*PROBLEM TO SOLVE:* The listing is to be transcribed in full, with its images left out.

** DATA follows **

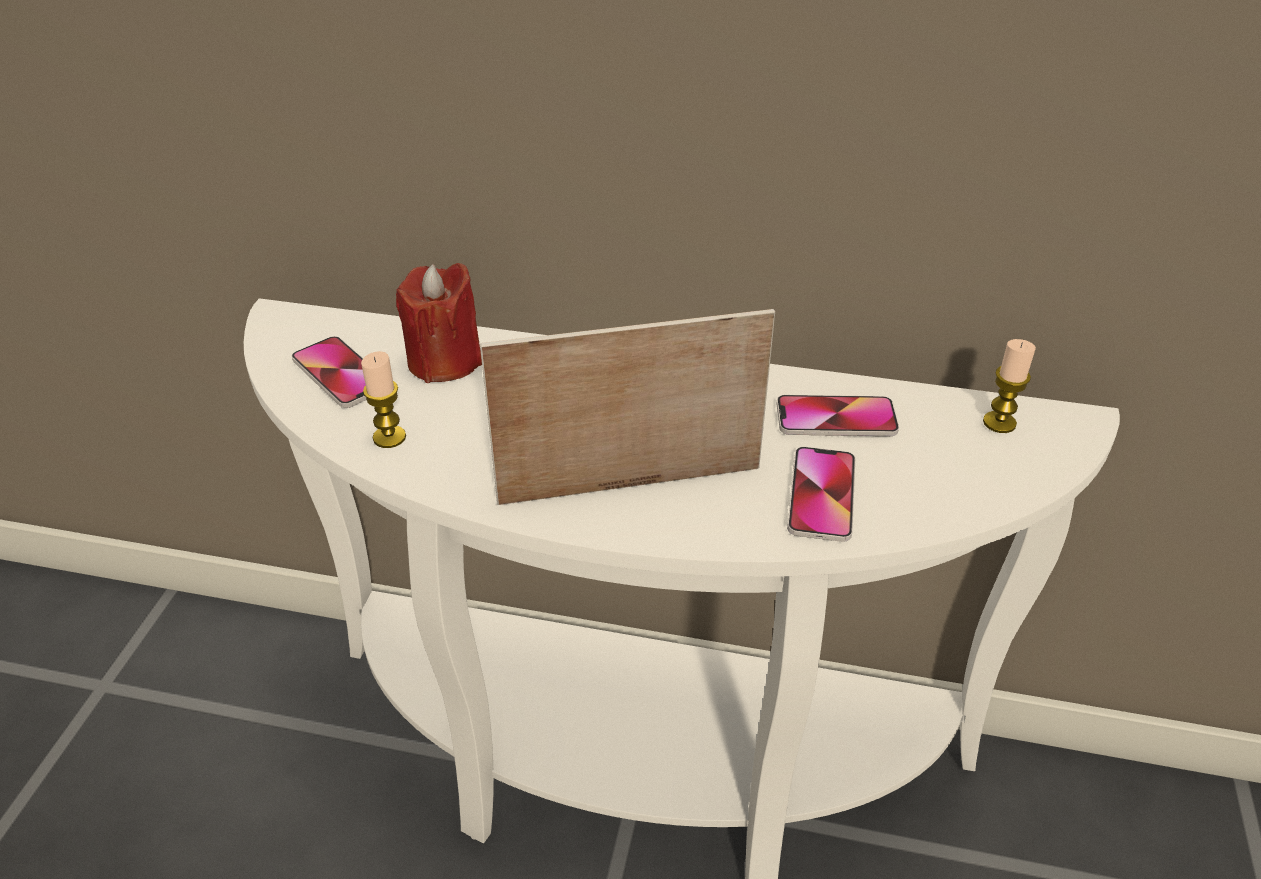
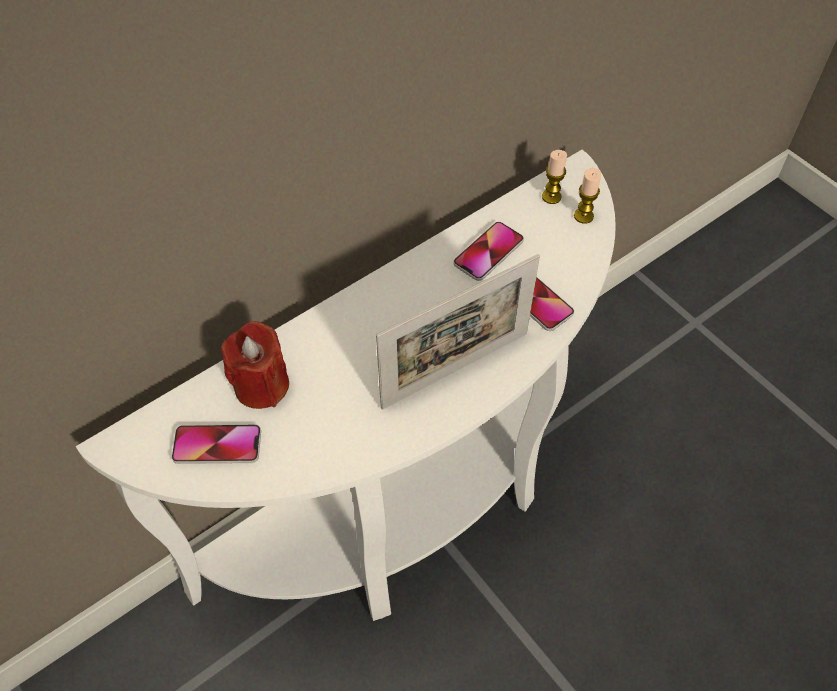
camera: 50 degrees left, 15 degrees up
candle [361,351,406,448] -> candle moved to [574,168,601,224]
picture frame [480,309,775,505] -> picture frame turned 150 degrees counterclockwise [376,254,540,410]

** End of DATA **

*SOLUTION TO THE PROBLEM:*
camera: 50 degrees left, 15 degrees up
candle [361,351,406,448] -> candle moved to [574,168,601,224]
picture frame [480,309,775,505] -> picture frame turned 150 degrees counterclockwise [376,254,540,410]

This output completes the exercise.